Renée looked at me for a moment in silence, appraising me as a doctor would.
“Yes, I believe that,” she said eventually. “Do you know, Isabelle, I said earlier I didn’t regret anything, but it’s actually stronger than that. Do you mind if I’m completely frank? I congratulate myself every day for not marrying Philippe.”
“And me for marrying him.”
“Yes, that’s right, because you love him and you’ve adopted his appalling habit of trying to find happiness in suffering. But Philippe is a terrible creature, not at all unkind—quite the opposite—but terrible because he’s obsessed. I knew Philippe when he was a little boy. He was already the same man, except that then there might have been other possible Philippes in him. Then along came Odile and she set his personality as a lover, and probably set it forever. For him, love is associated with a particular sort of face, a particular form of extravagant behavior, a particular gracefulness that is slightly disturbing, not altogether candid … And because he’s also absurdly sensitive, this type of woman, the only type he can love, makes him very unhappy … Wouldn’t you say?”
“It’s true and it’s not, Renée. I do realize that it’s absurd ever to say, ‘I’m loved,’ but Philippe does love me, I can’t be in any doubt about that … It’s just, at the same time, you’re quite right, he needs completely different women, women like Odile, like Solange … Do you know Solange Villier?”
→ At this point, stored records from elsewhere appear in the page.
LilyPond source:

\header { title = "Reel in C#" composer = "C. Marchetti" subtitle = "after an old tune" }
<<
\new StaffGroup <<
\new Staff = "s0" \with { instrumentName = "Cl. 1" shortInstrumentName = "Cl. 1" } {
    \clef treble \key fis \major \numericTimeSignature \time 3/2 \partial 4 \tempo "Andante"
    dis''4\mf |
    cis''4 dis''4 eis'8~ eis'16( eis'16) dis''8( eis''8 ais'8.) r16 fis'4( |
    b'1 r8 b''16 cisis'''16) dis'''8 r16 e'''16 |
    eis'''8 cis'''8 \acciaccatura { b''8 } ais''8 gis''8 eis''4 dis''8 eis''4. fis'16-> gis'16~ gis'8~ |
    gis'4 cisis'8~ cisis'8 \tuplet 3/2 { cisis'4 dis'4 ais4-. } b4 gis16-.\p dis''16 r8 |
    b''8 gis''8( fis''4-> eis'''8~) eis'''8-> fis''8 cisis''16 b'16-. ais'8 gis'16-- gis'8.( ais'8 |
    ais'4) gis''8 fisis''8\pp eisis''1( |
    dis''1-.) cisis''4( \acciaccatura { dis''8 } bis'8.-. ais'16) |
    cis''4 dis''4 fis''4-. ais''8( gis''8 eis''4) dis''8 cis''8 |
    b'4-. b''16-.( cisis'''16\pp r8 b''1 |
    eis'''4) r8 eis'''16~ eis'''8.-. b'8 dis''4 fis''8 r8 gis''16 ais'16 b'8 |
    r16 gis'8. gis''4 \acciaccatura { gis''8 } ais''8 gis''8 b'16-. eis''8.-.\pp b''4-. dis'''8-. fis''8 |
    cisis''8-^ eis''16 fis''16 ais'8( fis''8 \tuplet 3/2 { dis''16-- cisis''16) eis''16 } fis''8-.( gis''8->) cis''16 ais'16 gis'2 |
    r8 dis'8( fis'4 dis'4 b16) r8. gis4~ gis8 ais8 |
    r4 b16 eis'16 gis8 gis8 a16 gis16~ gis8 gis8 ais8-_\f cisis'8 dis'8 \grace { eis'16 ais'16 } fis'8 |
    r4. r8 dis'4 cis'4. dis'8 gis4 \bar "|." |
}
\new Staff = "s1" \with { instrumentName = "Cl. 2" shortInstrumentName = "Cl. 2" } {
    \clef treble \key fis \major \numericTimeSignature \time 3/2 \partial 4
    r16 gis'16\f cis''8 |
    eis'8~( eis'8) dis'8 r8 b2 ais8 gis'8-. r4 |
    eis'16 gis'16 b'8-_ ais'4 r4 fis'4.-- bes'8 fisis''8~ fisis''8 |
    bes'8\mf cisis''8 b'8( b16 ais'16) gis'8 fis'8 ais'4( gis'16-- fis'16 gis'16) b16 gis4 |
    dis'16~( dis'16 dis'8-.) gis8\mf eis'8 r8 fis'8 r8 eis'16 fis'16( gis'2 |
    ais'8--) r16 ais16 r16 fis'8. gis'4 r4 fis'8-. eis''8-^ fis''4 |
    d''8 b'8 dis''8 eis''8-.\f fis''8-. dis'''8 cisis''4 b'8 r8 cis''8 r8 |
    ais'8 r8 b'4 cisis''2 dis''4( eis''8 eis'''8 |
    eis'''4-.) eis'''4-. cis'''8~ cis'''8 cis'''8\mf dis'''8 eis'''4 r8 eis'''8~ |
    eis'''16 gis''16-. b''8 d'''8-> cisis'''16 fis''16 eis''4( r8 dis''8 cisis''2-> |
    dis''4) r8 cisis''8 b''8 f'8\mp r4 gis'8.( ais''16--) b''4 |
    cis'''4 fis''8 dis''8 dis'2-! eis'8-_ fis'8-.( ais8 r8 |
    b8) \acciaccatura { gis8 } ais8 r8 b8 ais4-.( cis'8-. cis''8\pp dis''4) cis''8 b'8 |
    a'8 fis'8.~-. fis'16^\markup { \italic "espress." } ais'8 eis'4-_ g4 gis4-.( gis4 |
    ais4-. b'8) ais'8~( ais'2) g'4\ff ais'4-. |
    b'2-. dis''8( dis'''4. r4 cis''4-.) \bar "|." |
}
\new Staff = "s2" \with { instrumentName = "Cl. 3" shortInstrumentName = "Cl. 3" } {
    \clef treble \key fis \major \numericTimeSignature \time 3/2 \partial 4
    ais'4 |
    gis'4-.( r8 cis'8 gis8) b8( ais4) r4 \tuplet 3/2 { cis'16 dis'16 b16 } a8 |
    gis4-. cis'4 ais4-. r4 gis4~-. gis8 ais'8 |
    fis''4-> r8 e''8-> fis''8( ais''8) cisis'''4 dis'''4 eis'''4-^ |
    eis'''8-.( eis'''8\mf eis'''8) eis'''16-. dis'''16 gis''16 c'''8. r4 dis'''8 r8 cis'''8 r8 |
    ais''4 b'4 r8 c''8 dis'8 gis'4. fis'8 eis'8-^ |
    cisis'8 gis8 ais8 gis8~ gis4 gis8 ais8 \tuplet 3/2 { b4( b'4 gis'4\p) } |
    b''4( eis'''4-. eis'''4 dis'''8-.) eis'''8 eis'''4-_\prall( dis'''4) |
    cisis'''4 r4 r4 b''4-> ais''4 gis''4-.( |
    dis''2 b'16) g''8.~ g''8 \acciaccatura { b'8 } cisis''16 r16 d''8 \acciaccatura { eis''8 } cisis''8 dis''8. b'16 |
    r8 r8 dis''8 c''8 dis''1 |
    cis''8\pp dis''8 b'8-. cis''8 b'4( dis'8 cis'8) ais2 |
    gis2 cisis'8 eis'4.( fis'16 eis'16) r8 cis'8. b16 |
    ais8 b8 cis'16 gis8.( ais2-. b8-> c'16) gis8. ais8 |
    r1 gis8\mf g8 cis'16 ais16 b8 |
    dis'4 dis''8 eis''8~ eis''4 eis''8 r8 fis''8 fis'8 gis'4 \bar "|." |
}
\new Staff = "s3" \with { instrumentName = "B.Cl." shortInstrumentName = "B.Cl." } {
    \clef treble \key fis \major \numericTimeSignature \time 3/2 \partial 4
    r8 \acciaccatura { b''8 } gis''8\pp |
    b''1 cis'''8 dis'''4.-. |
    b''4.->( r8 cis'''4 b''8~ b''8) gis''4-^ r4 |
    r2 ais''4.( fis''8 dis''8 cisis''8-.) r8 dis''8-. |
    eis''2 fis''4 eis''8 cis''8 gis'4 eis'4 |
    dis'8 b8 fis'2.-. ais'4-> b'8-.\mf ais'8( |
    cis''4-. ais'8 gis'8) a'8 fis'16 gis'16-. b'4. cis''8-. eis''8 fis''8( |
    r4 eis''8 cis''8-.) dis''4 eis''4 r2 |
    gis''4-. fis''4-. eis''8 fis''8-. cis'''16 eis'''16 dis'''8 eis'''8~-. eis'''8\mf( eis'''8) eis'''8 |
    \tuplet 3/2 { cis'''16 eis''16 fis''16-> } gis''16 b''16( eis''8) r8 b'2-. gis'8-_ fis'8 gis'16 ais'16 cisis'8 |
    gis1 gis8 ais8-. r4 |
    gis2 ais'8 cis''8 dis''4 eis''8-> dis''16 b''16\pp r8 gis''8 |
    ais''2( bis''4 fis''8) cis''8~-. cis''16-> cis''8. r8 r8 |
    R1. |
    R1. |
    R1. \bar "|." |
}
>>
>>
“Very well … I didn’t dare mention her to you, but I was thinking of her.”
“Oh, but you can talk about her; I’m not at all jealous anymore. I was … Are people saying Solange is Philippe’s mistress?”
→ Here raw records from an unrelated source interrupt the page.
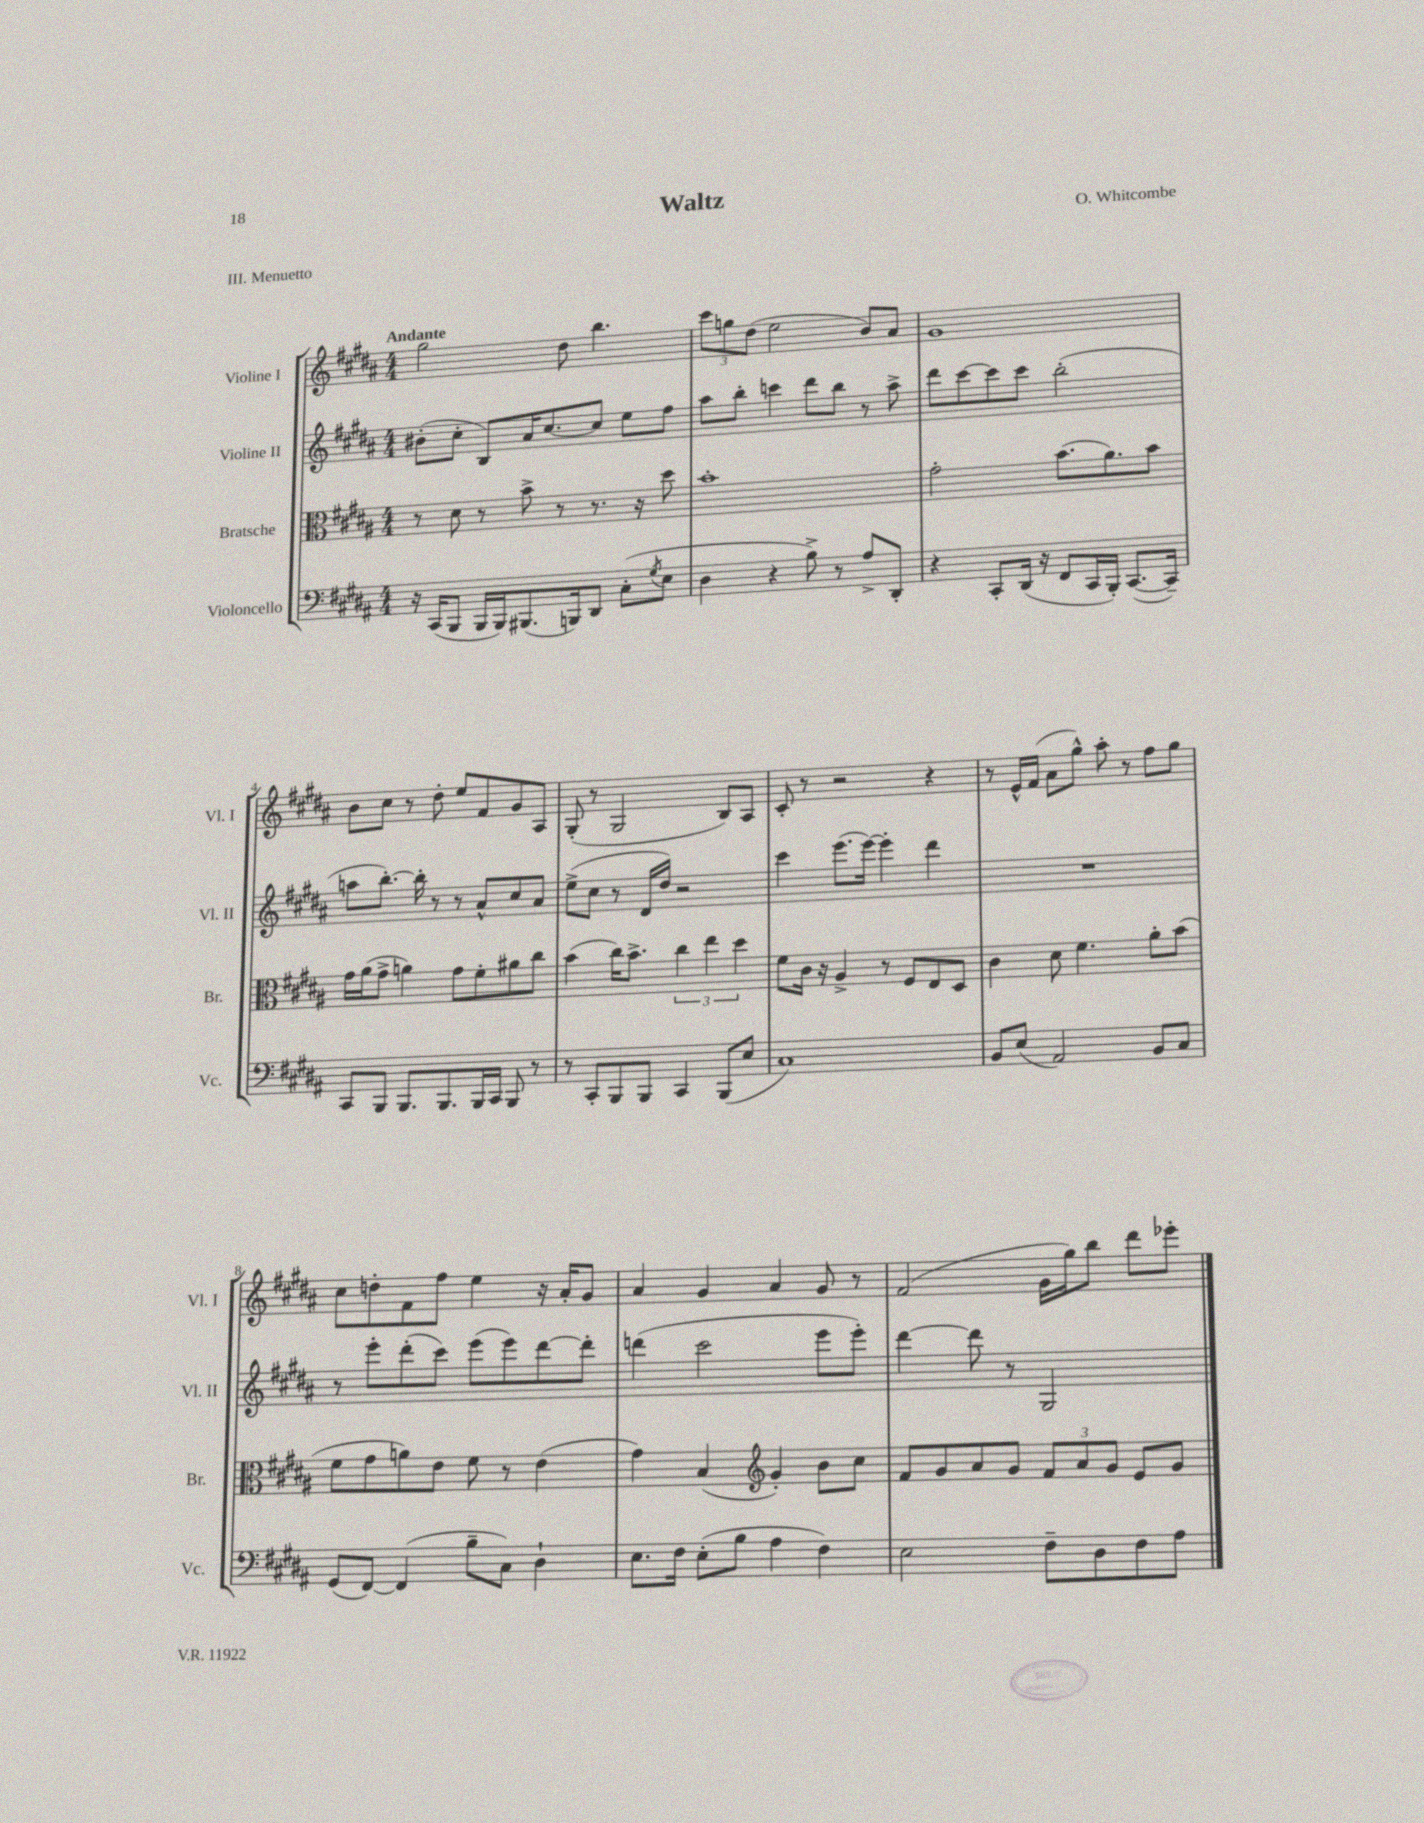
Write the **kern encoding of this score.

**kern	**kern	**kern	**kern
*staff4	*staff3	*staff2	*staff1
*clefF4	*clefC3	*clefG2	*clefG2
*k[f#c#g#d#a#]	*k[f#c#g#d#a#]	*k[f#c#g#d#a#]	*k[f#c#g#d#a#]
*M4/4	*M4/4	*M4/4	*M4/4
16r	8r	(8b#'\L	2gg#\
(16CC#/LK	.	.	.
8BBB/J	8d#\	8cc#'\J	.
16BBB/LL	8r	8B/L)	.
16BBB/J)	.	.	.
(8.BBB#/	8b^\	16a#/K	.
.	.	[8.cc#/	.
.	8r	.	8dd#\
16BBB/k)	.	.	.
8DD#/J	8.r	8cc#/]J	4.bb\
(8C#'\L	.	8ee\L	.
.	16r	.	.
8qG#/	.	.	.
8E\J	8dd#\	8ff#\J	.
=	=	=	=
4D#\	1b'	8aa#\L	12ccc#\L
.	.	.	12gg\
.	.	8bb'\J	.
.	.	.	(12dd#\J
4r	.	4ccc\	2ee\
8B^\)	.	8ddd#\L	.
8r	.	8bb\J	.
8A#^/L	.	8r	8b/L)
8DD#'/J	.	8aa#^\	8a#/J
=	=	=	=
4r	2g#'\	8ddd#\L	1g#
.	.	[8ccc#\	.
8CC#'/L	.	8ccc#\]	.
(16DD#/Jk	.	8ccc#\J	.
16r	.	.	.
8FF#/L	(8.b\L	(2bb'\	.
16CC#/L	.	.	.
16BBB'/JJ)	8.a#\)	.	.
([8.CC#/L	.	.	.
.	8b\J	.	.
16CC#~/]Jk)	.	.	.
=	=	=	=
8CC#/L	16g#\LL	8aa\L	8b\L
.	(16a#\J	.	.
8BBB/J	8g#^\J	[8.bb'\J)	8cc#\J
8.BBB/L	4a\)	.	8r
.	.	16bb'\]	.
.	.	8r	8dd#'\
8.BBB/	.	.	.
.	8g#\L	8r	8ee/L
16BBB/L	8f#'\	8a#^^/L	8f#/
16CC#/JJ	.	.	.
8BBB/	8a#\	8cc#/	8g#/
8r	8cc#\J	8a#/J	8A#/J
=	=	=	=
8r	(4b\	(8ee^\L	(8G#'/
8CC#'/L	.	8cc#\J	8r
8BBB/	16cc#\LK)	8r	2G#/
.	8.b^\J	.	.
8BBB/J	.	16d#/LL	.
.	.	16dd#/JJ)	.
4CC#/	6cc#\	2r	.
.	6ee\	.	.
(8BBB/L	.	.	8B/L)
.	6dd#\	.	.
8E/J	.	.	8A#/J
=	=	=	=
1C#)	8f#\L	4ccc#\	8c#'/
.	16c#\Jk	.	8r
.	16r	.	.
.	4A#^/	(8.eee\L	2r
.	.	[16eee\Jk)	.
.	8r	4eee'\]	.
.	8F#/L	.	.
.	8E/	4ddd#\	4r
.	8D#/J	.	.
=	=	=	=
8BB/L	4c#\	1r	8r
(8E/J	.	.	16e^^/LL
.	.	.	(16f#/JJ
2AA#/)	8d#\	.	8a#\L
.	4.f#\	.	8gg#^^\J)
.	.	.	8aa#'\
.	.	.	8r
8BB/L	8a#'\L	.	8ff#\L
8C#/J	(8b\J	.	8gg#\J
=	=	=	=
(8GG#/L	8f#\L	8r	8cc#\L
[8FF#/J)	8g#\	8eee'\L	8dd'\
(4FF#/]	8a\)	(8ddd#'\	8f#\
.	8e\J	8ccc#\J)	8ff#\J
8B~\L	8f#\	(8eee\L	4ee\
8C#\J)	8r	8eee\)	.
4D#`\	(4e\	[8ddd#\	16r
.	.	.	16a#'/LK
.	.	8ddd#'\]J	8g#/J
=	=	=	=
8.E\L	4g#\)	(4ddd\	4a#/
16F#\Jk	.	.	.
(8E'\L	(4B/	2ccc#\	4g#/
8B\J	.	.	.
*	*clefG2	*	*
4A#\	4g#'/)	.	4a#/
4F#\)	8b\L	8eee\L	8g#/
.	8cc#\J	8eee'\J)	8r
=	=	=	=
2E\	8f#/L	[4ddd#\	(2f#/
.	8g#/	.	.
.	8a#/	8ddd#\]	.
.	8g#/J	8r	.
8F#~\L	12f#/L	2G#/	16g#\LL
.	.	.	16gg#\J)
.	12a#/	.	.
8D#\	.	.	8bb\J
.	12g#/J	.	.
8F#\	8e/L	.	8ddd#\L
8A#\J	8g#/J	.	8eee-'\J
==	==	==	==
*-	*-	*-	*-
“Oh no! … Absolutely not. In fact they’re saying that, during her last trip to Morocco, she fell for Robert Etienne, you know, the man who wrote that fascinating book about the Berbers … In her last few weeks in Marrakesh she spent all her time with him. He’s just come back to Paris … He’s a major writer and a wonderful person. Gaulin knows him and thinks very highly of him.”
I was lost in thought for a moment. Yes, it was just as I had suspected, and this name, Etienne, gave me an e
xplanation for several conversations my husband had instigated. He had brought all Etienne’s books home, one after the other. He had read brief passages from them to me, asking me what I thought of them. I had liked them, particularly the long meditation called Prayer to the Oudaïas Gardens. “It’s beautiful,” Philippe had said. “Yes, it really is beautiful, it’s wild.” My poor Philippe, he must have been in such pain! He was now probably analyzing Solange’s every utterance and every move, as he had once analyzed Odile’s, to look for traces of this man he did not know. It was likely to be this pointless, tortuous task that filled his sleepless nights. Oh, I suddenly felt so angry with that woman!
“You were right, Renée, what you said earlier about the appalling habit of deriving pleasure from suffering … It’s just that when circumstances have dictated that you begin your love life in that way, which is what happened in Philippe’s case and in mine, is it still possible to change?”
“I think we can always change, if we really want to.”
“But how do you want to, Renée? Don’t you already need to have changed for that?”
“Gaulin would say, ‘By understanding the mechanism and overcoming it.’ In other words, by being more intelligent.”
“But Philippe is intelligent.”
“Very, but Philippe makes too much use of his sensitivity and not enough of his intelligence.”
We chatted happily until it was time for Philippe to come home. Renée had a scientific way of talking about things, which soothed me because it made me simply one individual like so many others in a clearly labeled group of women in love.
Philippe seemed happy to see Renée, asked her to stay for dinner with us, and for the first time in several weeks talked animatedly throughout the meal. He liked science, and Renée told him about new experiments he had not yet heard of. When she mentioned Gaulin’s name for the second time, Philippe asked abruptly, “Gaulin? do you know him well?”